Required work -> Omit all pictures, then retype the data exactly as given.

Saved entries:

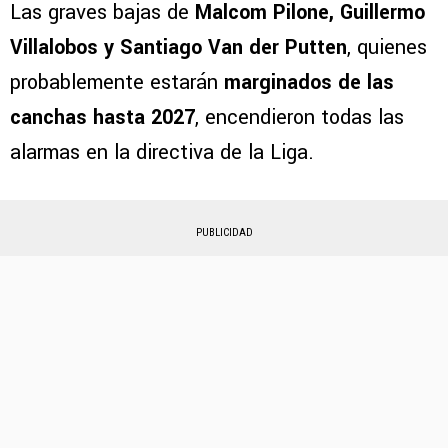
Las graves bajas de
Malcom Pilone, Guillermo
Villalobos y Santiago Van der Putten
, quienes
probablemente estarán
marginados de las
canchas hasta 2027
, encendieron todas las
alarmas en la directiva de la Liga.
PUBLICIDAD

Response ->
Las graves bajas de
Malcom Pilone, Guillermo
Villalobos y Santiago Van der Putten
, quienes
probablemente estarán
marginados de las
canchas hasta 2027
, encendieron todas las
alarmas en la directiva de la Liga.
PUBLICIDAD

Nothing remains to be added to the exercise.